Wat is aangeboren dysplasie?
De term "congenitale dysplasie" kan worden gebruikt met verwijzing naar verschillende aandoeningen, maar mensen bedoelen meestal congenitale heupdysplasie wanneer ze deze term gebruiken. Mensen die met deze aandoening worden geboren, hebben een minder stabiel heupgewricht dat kan leiden tot de ontwikkeling van medische problemen. Vrouwen hebben ongeveer negen keer meer kans om te worden geboren met aangeboren dysplasie dan mannen, en de aandoening komt vaker voor bij mensen van Native American, First Nations en Lapp afkomst.
Er zijn verschillende theorieën om aangeboren dysplasie te verklaren. Sommige onderzoeken suggereren dat het kan worden veroorzaakt door veranderingen in de niveaus van het hormoon relaxine. Relaxin is een hormoon dat het kraakbeen in het bekken tijdens de zwangerschap verzwakt zodat het kan uitzetten om de groeiende foetus te accommoderen. Blootstelling aan hoge niveaus van relaxine in de baarmoeder kan leiden tot afwijkingen in het heupgewricht waardoor het instabiel wordt.

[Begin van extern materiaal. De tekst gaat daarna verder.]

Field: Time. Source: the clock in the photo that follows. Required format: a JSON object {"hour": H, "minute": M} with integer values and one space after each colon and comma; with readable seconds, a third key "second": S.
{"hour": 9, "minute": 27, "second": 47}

In sommige gevallen lijkt er een duidelijke genetische component te zijn. Afwijkingen op chromosoom 13 lijken verband te houden met congenitale dysplasie en soms gaat het ook gepaard met andere aangeboren aandoeningen. In gezinnen met een geschiedenis van heupdysplasie hebben kinderen meer kans op deze aandoening. Mensen die weten dat hun kinderen risico lopen, willen misschien zorgen voor regelmatige medische evaluaties van hun kinderen om te controleren op vroege tekenen van heupdysplasie, zodat de aandoening snel kan worden aangepakt als deze zich voordoet.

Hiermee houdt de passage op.